The History of the Hatchback
You may have heard the term hatchback used to describe a variety of vehicles with a rear door that pops up, but not all vehicles with that type of access are hatchbacks. A hatchback specifically refers to a sedan or coupe (four- or two-door) vehicle that has a tailgate that flips up from two hinges, frequently called a third or fifth door. They are often also called “two-box” cars, as the vehicle is broken up into two sections: the front section where the engine is housed, and the back section that is meant for passengers and cargo. These cars don’t have a defined trunk, or third area, so that’s where the “two-box” name comes from. Hatchbacks do not include vehicles such as wagons or SUVs, while those also have a rear door that flips up, they are considered different vehicle types.
The First Hatchback
Some assert that the 1938 Citroën Traction Avant 11CV Commerciale was the world’s first hatchback. Built to attract families and workers with cargo, the Citroën offered unique trunk access that had a split rear door where the bottom half folded down (like a truck tailgate) and the top half popped up from top-mounted hinges (as traditionally found on hatchbacks). Others argue that the half and half setup of the Citroën isn’t a true hatchback, and that the first hatchback design as we’ve come to know them today was the 1965 Renault 16. Also designed with families in mind, the Renault was positioned to be a modern alternative to larger sedans and wagons that was more affordable and more fuel-efficient.
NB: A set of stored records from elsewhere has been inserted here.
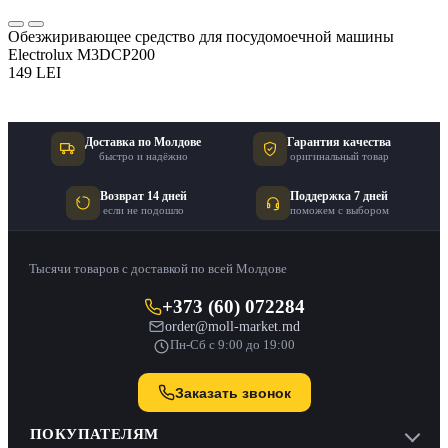
Обезжиривающее средство для посудомоечной машины
Electrolux M3DCP200
149 LEI
Доставка по Молдове
Гарантия качества
быстро и надёжно
оригинальный товар
Возврат 14 дней
Поддержка 7 дней
если не подошло
поможем с выбором
Тысячи товаров с доставкой по всей Молдове
+373 (60) 072284
order@moll-market.md
Пн-Сб с 9:00 до 19:00
Заказать звонок
ПОКУПАТЕЛЯМ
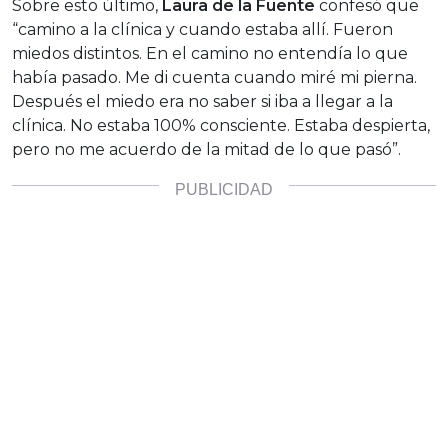
Sobre esto último,
Laura de la Fuente
confesó que
“camino a la clínica y cuando estaba allí. Fueron
miedos distintos. En el camino no entendía lo que
había pasado. Me di cuenta cuando miré mi pierna.
Después el miedo era no saber si iba a llegar a la
clínica. No estaba 100% consciente. Estaba despierta,
pero no me acuerdo de la mitad de lo que pasó”.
The hatchback has come a long way, creating a huge following of drivers who love the look and functionality of this design. Here are a few “hot hatches” from over the years:
1968 Mustang GT-390 Fastback
American muscle-made hatchbacks cool with the Ford 1968 Mustang fastback. Little seating and small cargo space didn’t scream family vehicle as the original hatchbacks were intended, but 0-60mph in 6.3 seconds attracted a new crowd. Plus, Steve McQueen racing through San Francisco in a thrilling car chase in the movie “Bullitt” helped make this hatch hot.
1976 Golf GTI Mk1
The Volkswagen 1976 Golf GTI Mk1 was one of the earliest hatchbacks to capture the hearts of drivers. It was incredibly fast due to its lightweight construction, going 0-60mph in just nine seconds. Not only that, but the hatchback offered some serious cargo space, making it perfect for young drivers that wanted a quick car that could also be practical.
2002 Ford Focus RS
Ford had another fantastic hatchback option with the 2002 Ford Focus RS. It was sporty, with a turbocharged engine that could go from 0-60mph in just 6.3 seconds. Though never sold in the US, this vehicle had a lot to offer at an affordable price and helped secure the hatchback’s position in modern automotive history.
2021 Audi A5 Sportback
Hatchbacks have gone through a huge evolution and luxury brands are getting in on the hype. Style meets function in hatchback offerings like the 2021 Audi A5 Sportback. These vehicles offer all the creature comforts of a high-end maker but with some major cargo space and functionality.